I was talking to a friend the other day, who lives in another state, and he told me about an alligator he'd shot in a swamp pond last year. He  said he was pretty sure it killed him  -  with a 308 rifle. 
The gator sunk, then he waited a couple of hours for it to float to the top, but it never did. He went back the next day, and it still hadn't floated to the top. He didn't go back after that. I asked him what the water temp. was, and he said it was between 70 & 75 degrees. I know beaver will sink when shot, and it takes 2 or 3 days for them to surface in warmer water temperature.
I told him he probably didn't give it enough time.

What do ya'll think?


----------



## Dog Hunter (May 24, 2009)

Not enough time


----------



## GAX (May 24, 2009)

EDL said:


> I was talking to a friend the other day, who lives in another state, and he told me about an alligator he'd shot in a swamp pond last year.
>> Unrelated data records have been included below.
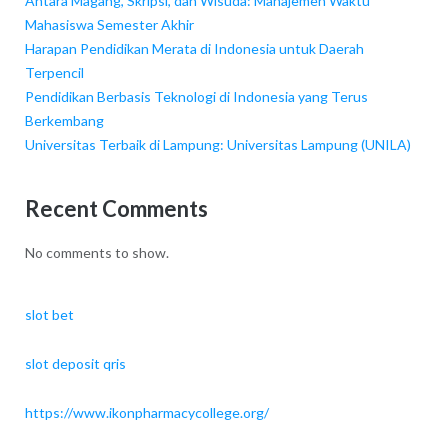
Antara Magang, Skripsi, dan Wisuda: Manajemen Waktu
Mahasiswa Semester Akhir
Harapan Pendidikan Merata di Indonesia untuk Daerah
Terpencil
Pendidikan Berbasis Teknologi di Indonesia yang Terus
Berkembang
Universitas Terbaik di Lampung: Universitas Lampung (UNILA)
Recent Comments
No comments to show.
slot bet
slot deposit qris
https://www.ikonpharmacycollege.org/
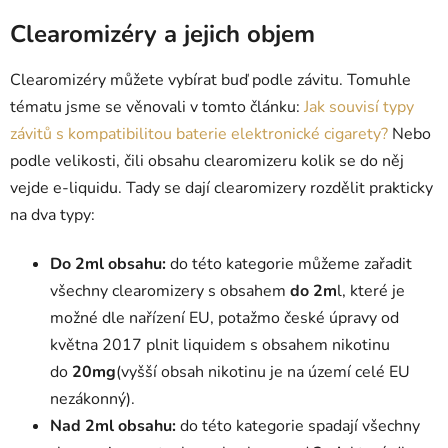
Clearomizéry a jejich objem
Clearomizéry můžete vybírat buď podle závitu. Tomuhle
tématu jsme se věnovali v tomto článku:
Jak souvisí typy
závitů s kompatibilitou baterie elektronické cigarety?
Nebo
podle velikosti, čili obsahu clearomizeru kolik se do něj
vejde e-liquidu. Tady se dají clearomizery rozdělit prakticky
na dva typy:
Do 2ml obsahu:
do této kategorie můžeme zařadit
všechny clearomizery s obsahem
do 2m
l, které je
možné dle nařízení EU, potažmo české úpravy od
května 2017 plnit liquidem s obsahem nikotinu
do
20mg
(vyšší obsah nikotinu je na území celé EU
nezákonný).
Nad 2ml obsahu:
do této kategorie spadají všechny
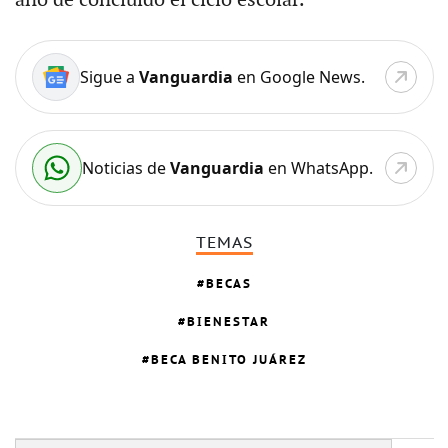
Sigue a
Vanguardia
en Google News.
Noticias de
Vanguardia
en WhatsApp.
TEMAS
BECAS
BIENESTAR
BECA BENITO JUÁREZ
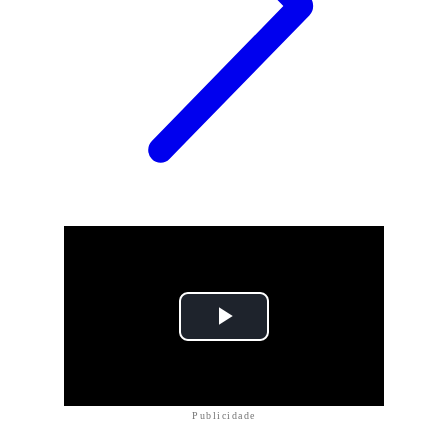
Publicidade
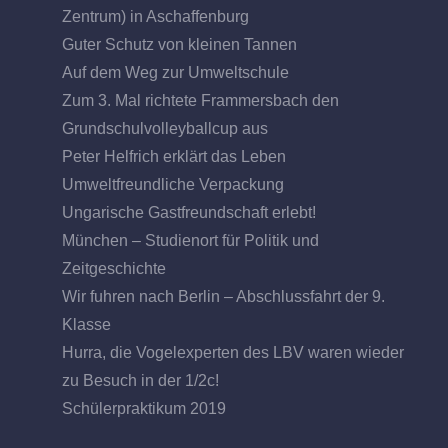
Zentrum) in Aschaffenburg
Guter Schutz von kleinen Tannen
Auf dem Weg zur Umweltschule
Zum 3. Mal richtete Frammersbach den
Grundschulvolleyballcup aus
Peter Helfrich erklärt das Leben
Umweltfreundliche Verpackung
Ungarische Gastfreundschaft erlebt!
München – Studienort für Politik und
Zeitgeschichte
Wir fuhren nach Berlin – Abschlussfahrt der 9.
Klasse
Hurra, die Vogelexperten des LBV waren wieder
zu Besuch in der 1/2c!
Schülerpraktikum 2019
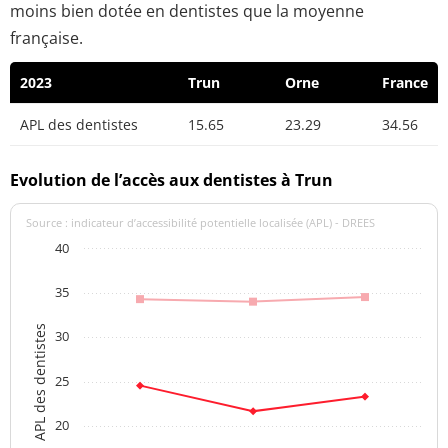
moins bien dotée en dentistes que la moyenne
française.
2023
Trun
Orne
France
APL des dentistes
15.65
23.29
34.56
Evolution de l’accès aux dentistes à Trun
Source : indicateur d’accessibilité potentielle localisée (APL) - DREES
40
35
APL des dentistes
30
25
20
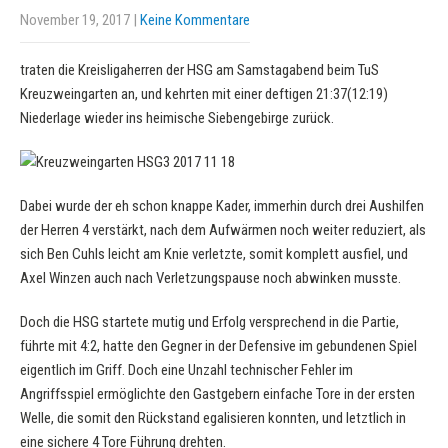
November 19, 2017
|
Keine Kommentare
traten die Kreisligaherren der HSG am Samstagabend beim TuS
Kreuzweingarten an, und kehrten mit einer deftigen 21:37(12:19)
Niederlage wieder ins heimische Siebengebirge zurück.
Dabei wurde der eh schon knappe Kader, immerhin durch drei Aushilfen
der Herren 4 verstärkt, nach dem Aufwärmen noch weiter reduziert, als
sich Ben Cuhls leicht am Knie verletzte, somit komplett ausfiel, und
Axel Winzen auch nach Verletzungspause noch abwinken musste.
Doch die HSG startete mutig und Erfolg versprechend in die Partie,
führte mit 4:2, hatte den Gegner in der Defensive im gebundenen Spiel
eigentlich im Griff. Doch eine Unzahl technischer Fehler im
Angriffsspiel ermöglichte den Gastgebern einfache Tore in der ersten
Welle, die somit den Rückstand egalisieren konnten, und letztlich in
eine sichere 4 Tore Führung drehten.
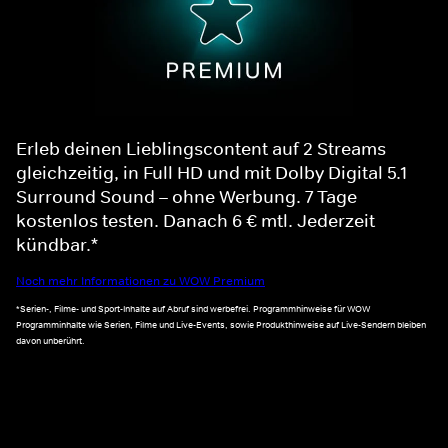
Erleb deinen Lieblingscontent auf 2 Streams
gleichzeitig, in Full HD und mit Dolby Digital 5.1
Surround Sound – ohne Werbung. 7 Tage
kostenlos testen. Danach 6 € mtl. Jederzeit
kündbar.*
Noch mehr Informationen zu WOW Premium
*Serien-, Filme- und Sport-Inhalte auf Abruf sind werbefrei. Programmhinweise für WOW
Programminhalte wie Serien, Filme und Live-Events, sowie Produkthinweise auf Live-Sendern bleiben
davon unberührt.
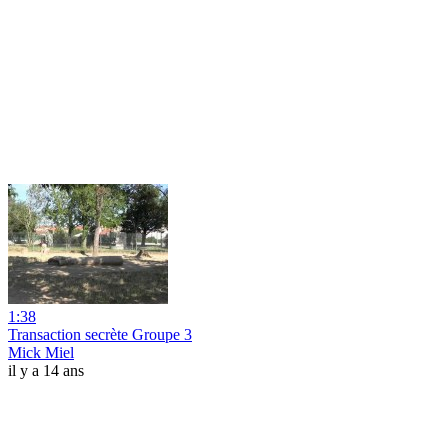
1:38
Transaction secrète Groupe 3
Mick Miel
il y a 14 ans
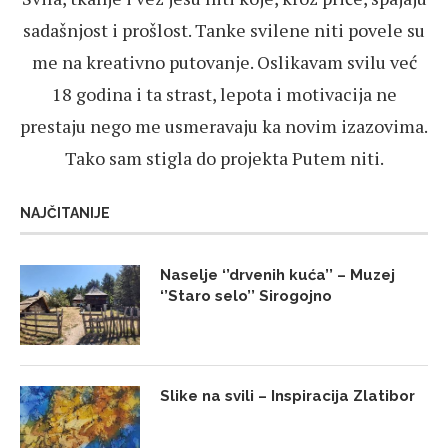
sadašnjost i prošlost. Tanke svilene niti povele su
me na kreativno putovanje. Oslikavam svilu već
18 godina i ta strast, lepota i motivacija ne
prestaju nego me usmeravaju ka novim izazovima.
Tako sam stigla do projekta Putem niti.
NAJČITANIJE
Naselje ‘’drvenih kuća’’ – Muzej
‘’Staro selo’’ Sirogojno
Slike na svili – Inspiracija Zlatibor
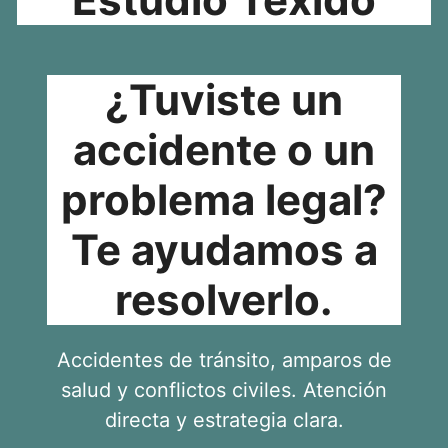
¿Tuviste un
accidente o un
problema legal?
Te ayudamos a
resolverlo.
Accidentes de tránsito, amparos de
salud y conflictos civiles. Atención
directa y estrategia clara.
He  said he was pretty sure it killed him  -  with a 308 rifle.
> The gator sunk, then he waited a couple of hours for it to float to the top, but it never did. He went back the next day, and it still hadn't floated to the top. He didn't go back after that. I asked him what the water temp. was, and he said it was between 70 & 75 degrees. I know beaver will sink when shot, and it takes 2 or 3 days for them to surface in warmer water temperature.
> I told him he probably didn't give it enough time.
> 
> What do ya'll think?



He should've went back the third day... although, the gator could have lodged itself under some cover on the bottom..or, he didn't kill it. How big is the pond? Could the gator have floated up out of sight? Even a "I think it's dead" gator has a tendency to swim off....

BTW, next time, tell him to use a harpoon or something similar with, at least, a float attached...


----------



## EDL (May 24, 2009)

I did question him if he thought it was a fatal shot. IIRC, he said after the shot to the head, the gator turned half way over and appeared to sink tail first. 

I don't know how big the pond was, but yes, from what i understand about gator hunting, a line & float rigged to an arrow or harpoon would be best.

Thanks


----------



## Nicodemus (May 24, 2009)

An arrow or harpoon with a line and float attached, is important. A shot dead gator sinks. A wounded gator sinks. So does one that is missed.


----------



## chuckb7718 (May 24, 2009)

What Nic said!


----------



## florida boy (May 31, 2009)

you can take a pole with a snatch hook taped to the end of it with a rope tied to snatch hook . When you find what you think is the dead gator turn the pole over and sink the hook in it and the hook will seperate leaving you with a gator on a rope . I retrieve alot of nuisance gators a year like this after I have shot them . The only sure way to stone the gator right there is a shot to the back of the head . Low velocity hard ammo is the best .


----------



## injun joe (Jun 1, 2009)

I did a skull mount of the gator in the other thread on this page . After the meat came off I found a wound channel with what appeared to be a mushroomed .45 slug just inside the skull plate. I think they can take a pretty good poke and survive.


----------